Photo Credit: The Thieves

The heist film peaked with Choi Dong-hoon’s The Thieves (도둑들), released ten years ago this month.

Co-written by Choi, Lee Ki-cheol, and Jeong Seong-hun in five languages (Korean, English, Mandarin, Cantonese, and Japanese), the film is exciting, witty, fun, sexy, and silly, and it has twists up the wazoo. Best of all, this cinematic confection is motivated by character dynamics, thanks in no small part to an able and charismatic international cast. Its 136 minutes fly by fast.

It begins simply enough. A beautiful woman (the inimitable Jun Ji-hyun) brings her judgmental and materialistic mother (Kim Hae-sook) to visit her rich boyfriend (Shin Ha-kyun). As he takes Mother to visit his art vault, the beautiful burglar scales the outside wall — with the help of a guy (Lee Jung-jae) with rope and pulley — to reach the same vault left open by Mother, swaps out real item for fake, and climbs back just in time to welcome back the boyfriend.

The alluring master thief is Yenicall, and her mother is in fact a con artist, Chewingum. The technician is crew leader Popie (i.e., Popeye), and rounding out the gang is his young and handsome assistant, Zampano (Kim Soo-hyun), who measures off the rope lengths.

The opening ten minutes present the ideal execution of the crew’s plan, and of the film’s style. The stunts are clean and coherent (cinematography by Choi Young-hwan), the performances are snarky and precise, and the editing (by Shin Min-kyeong) is snappy and lean. The only thing left to introduce is the enormous wrench in the well-oiled machine: backstabbing.
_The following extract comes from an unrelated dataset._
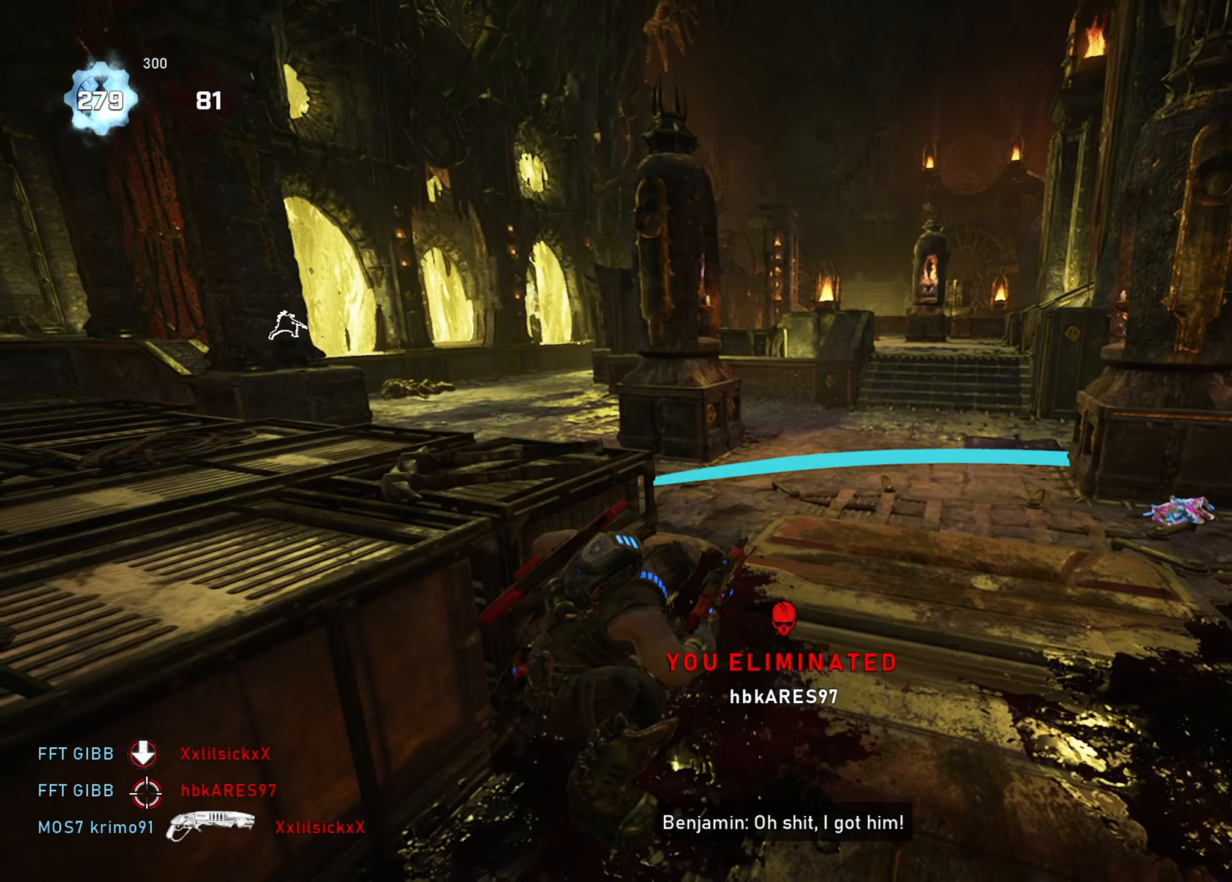
{"buttons": [], "left_stick": "center", "right_stick": "center", "events": [[117, "right_stick", "left"], [234, "R1", "down"], [317, "right_stick", "center"], [350, "R1", "up"]]}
That comes with the introduction of gangster Macao Park (Kim Yoon-seok). He has a job that calls for two crews, Popie’s and a Chinese crew led by Chen (Simon Yam). The inevitable tensions and distrust aren’t helped by the uncouth and lecherous Andrew (Oh Dal-su) on the Chinese side. Rounding out the second crew are Jonny (Derek Tsang) and safecracker Julie (Angelica Lee). And oh, by the way, Julie happens to be an undercover cop from Hong Kong. (Not a spoiler, as it’s presented as part of her backstory.)

Then we get the first of many twists: Popie brings out another safecracker, Pepsee (Kim Hye-soo). Popie, Pepsee, and Macao Park used to work together, until a job went south. Clearly it was sabotage, and each man suspects the other. This is the only part of the film that’s flagrantly implausible. Why would you agree to work with a traitor?

Macao Park’s proposed job is to steal a gigantic diamond from one of two safes in the casino VIP suite of Tiffany (Yeh Soo-jung) in (where else?) Macau and sell it to infamous fence Wei Hong (a perfectly cast Ki Gook-seo) — or rather, sell it back to Wei Hong, as Tiffany is his mistress. Wei Hong is infamous for offering prices that can’t be refused, and nobody who tries to inform on him has ever lived long enough to describe more than the butterfly tattoo on his wrist. He’s Julie's target, the reason she's part of the crew.

The plan, though audacious, is straightforward enough. Chen, Chewingum, and Andrew distract Tiffany while everyone else thwarts security to get Pepsee and Julie into the suite so they can crack the dual safes. But the film shifts into high gear when they find that neither safe has the diamond, kicking off the fourth act. Eat your heart out, Steven Soderbergh.

The film juggles its many characters and moving parts flawlessly, and it uses a neat trick to keep things straight. Not only does it introduce everyone, it organizes them into different subplots according roughly to generational cohort. I’ve already mentioned the shared history of Popie, Pepsee, and Macao Park, told through subjective flashbacks; that past is kept alive by the fact that they’re also in a love triangle.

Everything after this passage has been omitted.